The European Commission has published its pharmaceutical strategy to increase access to innovative and safe medicine, including steps to adapt regulation to advanced therapies.
The ‘Pharmaceutical Strategy for Europe’ was announced last week by the European Commission (EC) in order to strengthen and protect the European Union’s pharmaceutical supply chain, in light of medical innovation and the on-going pandemic. Within the subsection entitled ‘Enabling innovation and digital transformation’, the first example of innovation given is advanced therapies.
In particular, the EC states that cell and gene therapies require a regulatory response, noting the volume of such treatments in development. Last year, the US Food and Drug Administration suggested that 10 to 20 cell and gene therapies could see approval per year by 2025.
The paper suggests two ways in which these types of therapies will require adaptation, the method of manufacture and a ‘new business model’ to address their cost, with the latter point being raised by treatments that can offer one-time cures as opposed to chronic treatment.
In relation to manufacture, the EC suggests that there is a shift from therapeutic products being produced in a traditional factory setting towards a ‘bedside’ manufacturing process.
The strategy notes that these new treatment modalities are able to improve patient outcomes and also speed up production time; however, it also outlines that bedside manufacturing can “create new challenges in terms of appropriate quality, inspection and oversight.”
When asked what would be EC’s response to such challenges, a Commission official told Bioprocess Insider that “the strategy will partly analyse the appropriateness of the current regulatory framework, with the purpose to enable those technologies, but also with the purpose to ensure that patients can trust in the quality of the medicine administered.”

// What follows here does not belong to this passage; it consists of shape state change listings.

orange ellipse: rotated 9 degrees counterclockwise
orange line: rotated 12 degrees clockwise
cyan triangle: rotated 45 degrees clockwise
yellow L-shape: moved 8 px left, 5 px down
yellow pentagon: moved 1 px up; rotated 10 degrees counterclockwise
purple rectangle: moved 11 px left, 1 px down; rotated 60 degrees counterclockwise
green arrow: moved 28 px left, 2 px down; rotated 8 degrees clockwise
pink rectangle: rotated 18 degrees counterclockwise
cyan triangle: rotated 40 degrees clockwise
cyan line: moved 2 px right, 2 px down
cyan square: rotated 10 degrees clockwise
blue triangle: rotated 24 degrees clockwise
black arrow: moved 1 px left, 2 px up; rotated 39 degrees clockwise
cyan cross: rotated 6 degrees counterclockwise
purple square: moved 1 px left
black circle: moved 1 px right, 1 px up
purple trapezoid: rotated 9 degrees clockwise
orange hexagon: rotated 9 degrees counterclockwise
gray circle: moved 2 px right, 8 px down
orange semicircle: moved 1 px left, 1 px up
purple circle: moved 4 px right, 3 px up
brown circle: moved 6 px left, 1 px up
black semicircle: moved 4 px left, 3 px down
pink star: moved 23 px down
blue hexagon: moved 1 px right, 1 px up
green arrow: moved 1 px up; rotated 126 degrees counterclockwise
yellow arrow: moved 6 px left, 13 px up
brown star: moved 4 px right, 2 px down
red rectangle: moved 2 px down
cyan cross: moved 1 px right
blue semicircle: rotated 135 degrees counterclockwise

The official noted that advanced therapeutics and their manufacture would not be the only spaces where adaption of regulation would need to take place, with nanotechnology, 3D printing, and decentralised in-situ manufacturing also being reviewed.
This conversation around advanced therapies is not happening in a vacuum, with the WHO creating a white paper to increase regulatory alignment across high-income countries, with the aim of establishing a harmonized approach that could then be adopted by low- and middle-income countries to improve access.

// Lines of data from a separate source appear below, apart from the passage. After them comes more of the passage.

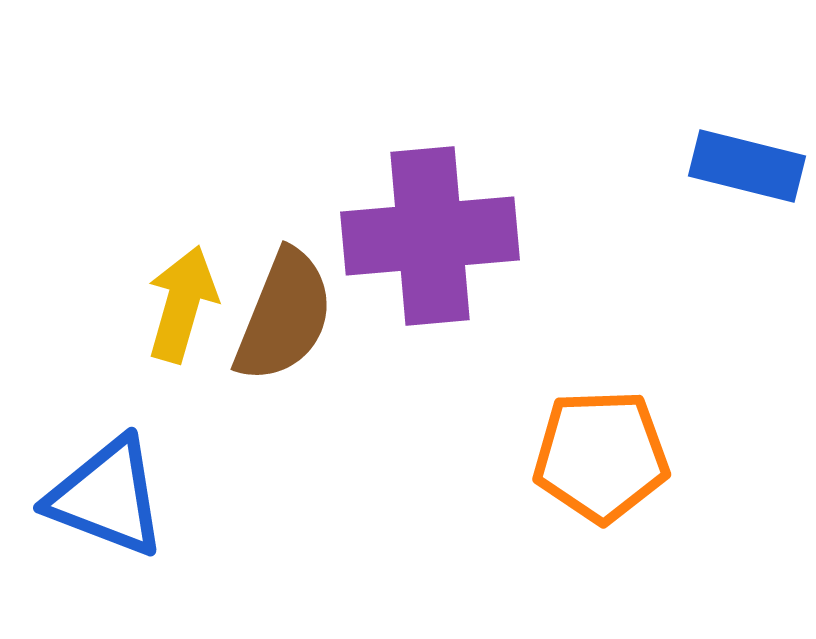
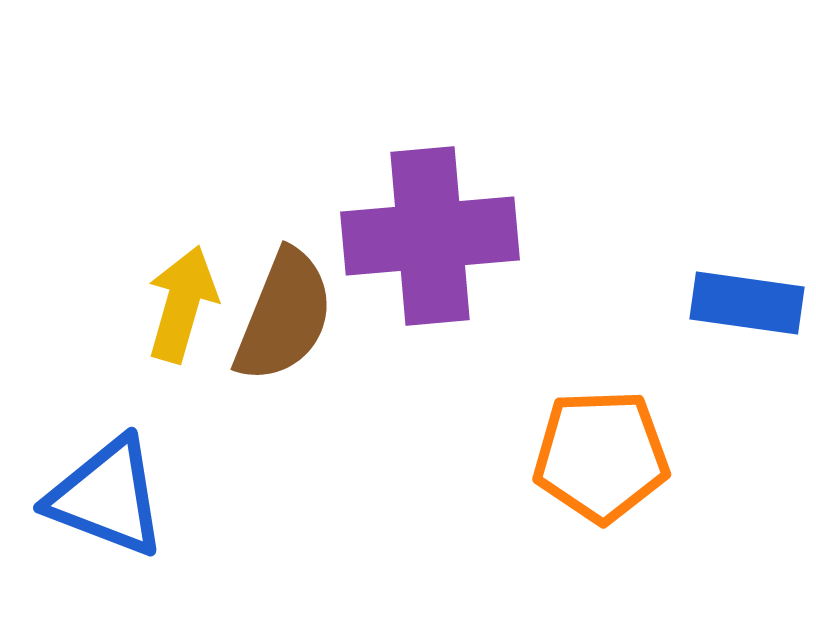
blue rectangle: moved 137 px down; rotated 6 degrees counterclockwise
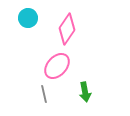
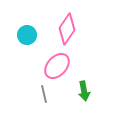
cyan circle: moved 1 px left, 17 px down
green arrow: moved 1 px left, 1 px up
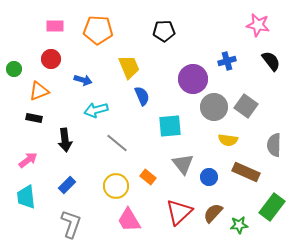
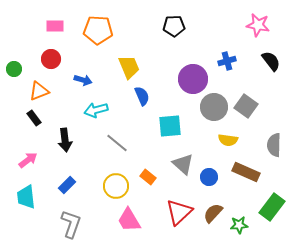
black pentagon: moved 10 px right, 5 px up
black rectangle: rotated 42 degrees clockwise
gray triangle: rotated 10 degrees counterclockwise
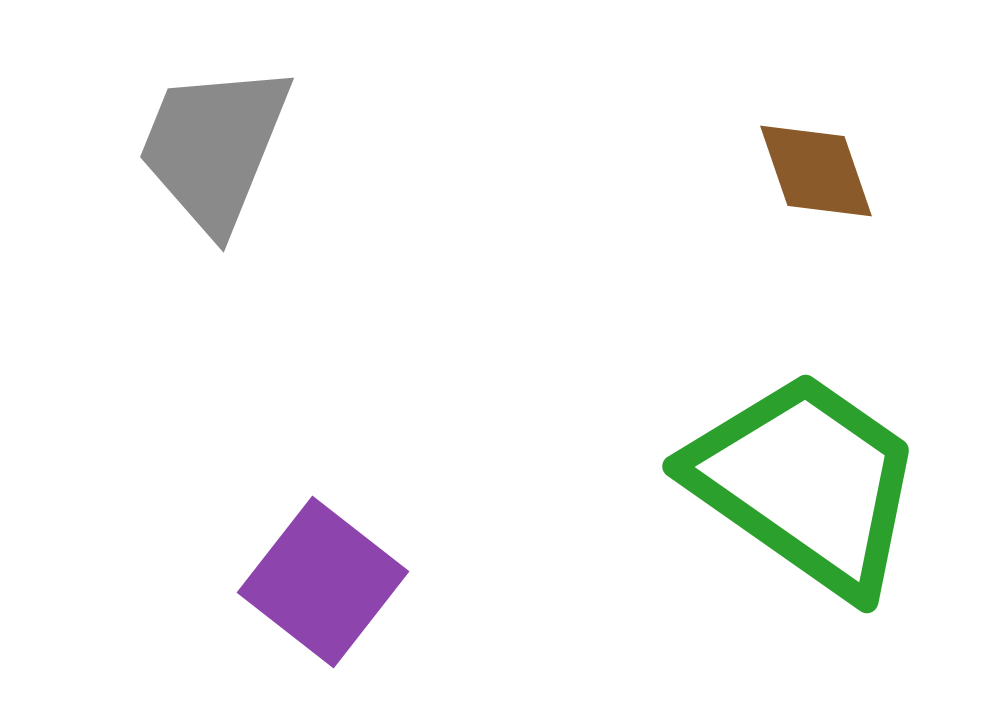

Despite the on-going public health repercussions of the current pandemic, the strategy acknowledges it has brought with it some successes, in terms of the rapid development of vaccines.
The strategy points to the fact that Europe will receive ‘widespread and equitable’ access to vaccines for COVID-19, made available in record time, as an ‘inspiration’ for the future operation of the industry.

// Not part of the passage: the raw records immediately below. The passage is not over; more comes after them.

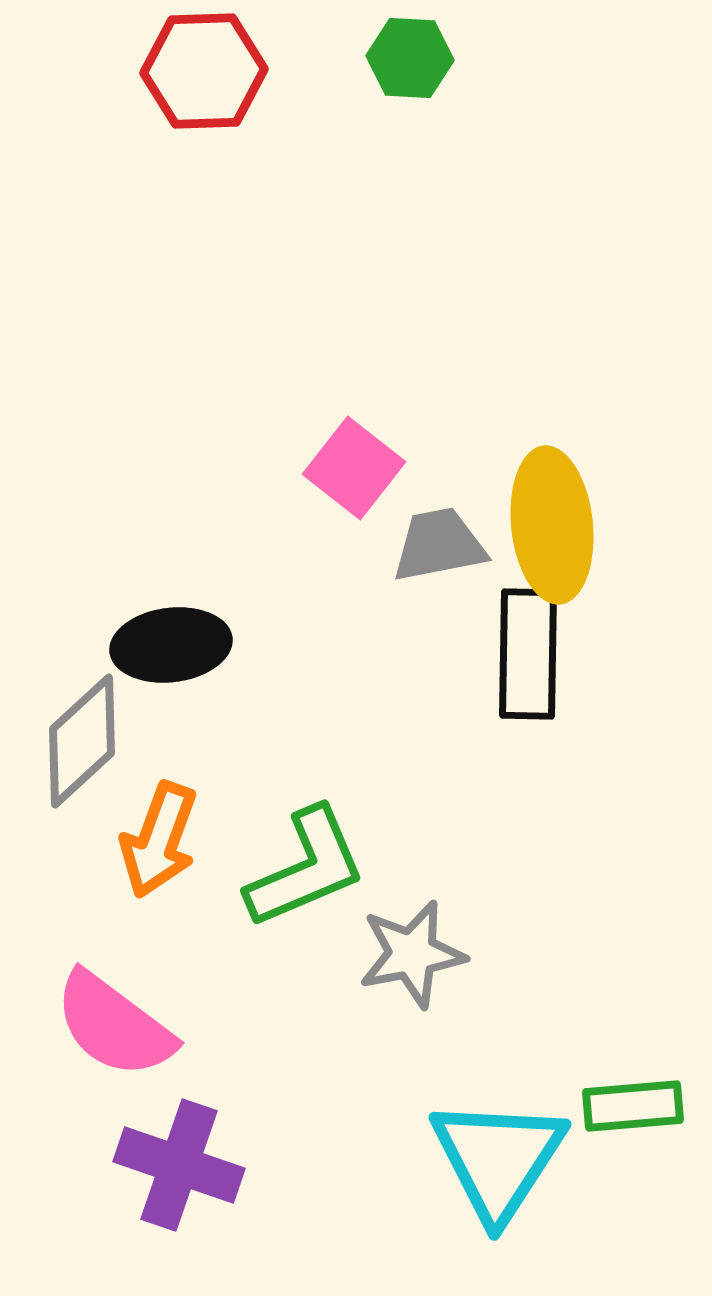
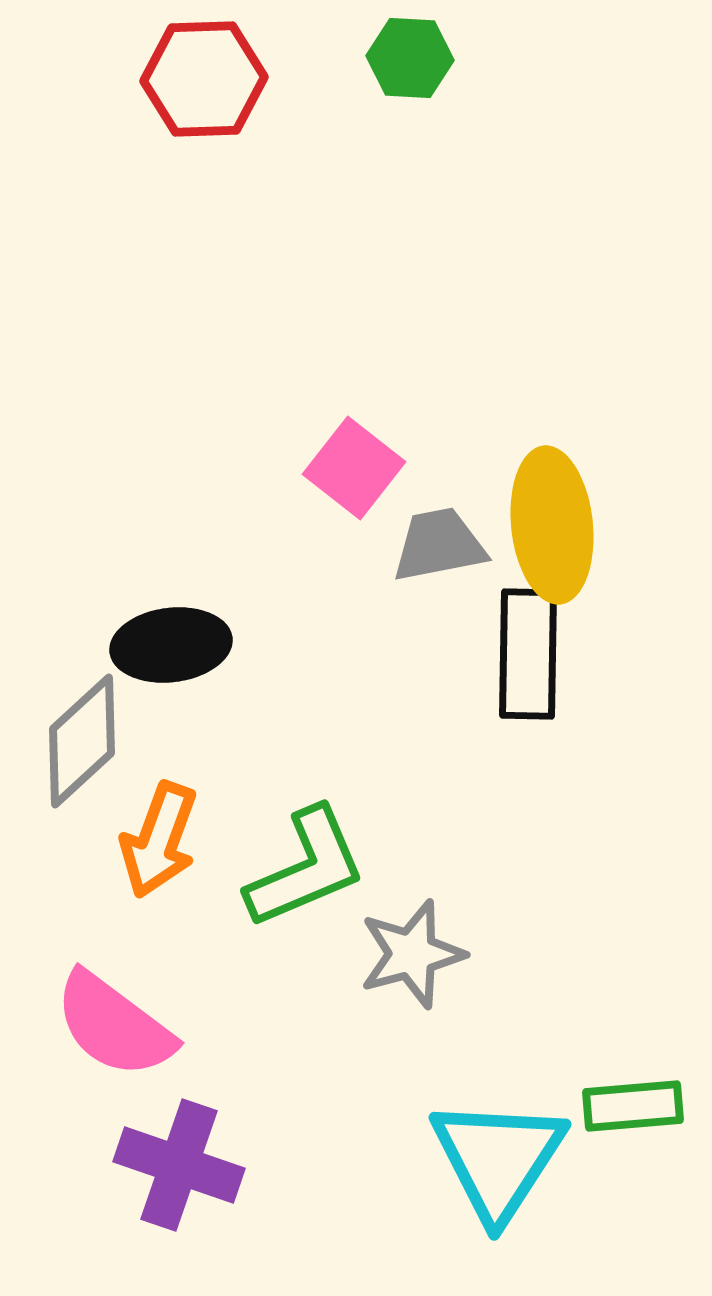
red hexagon: moved 8 px down
gray star: rotated 4 degrees counterclockwise
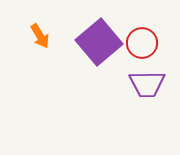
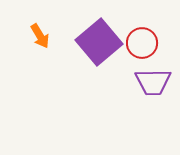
purple trapezoid: moved 6 px right, 2 px up
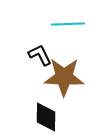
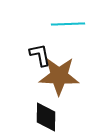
black L-shape: rotated 15 degrees clockwise
brown star: moved 5 px left, 1 px up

In a section on addressing unmet need across public health, however, the EC notes that the lack of development occurring in the vaccines sector to address emerging health threats.
The Commission official stated that the strategy will consider the lesson from the COVID-19 pandemic to determine a way to encourage increased development in the area.
Further than this, the strategy itself notes that the EC will look to support the development of ‘crosscutting technological solutions’, such as vaccine platform technologies, to ‘sustain preparedness’ for future public health threats and countermeasures including research, clinical trials and data infrastructure.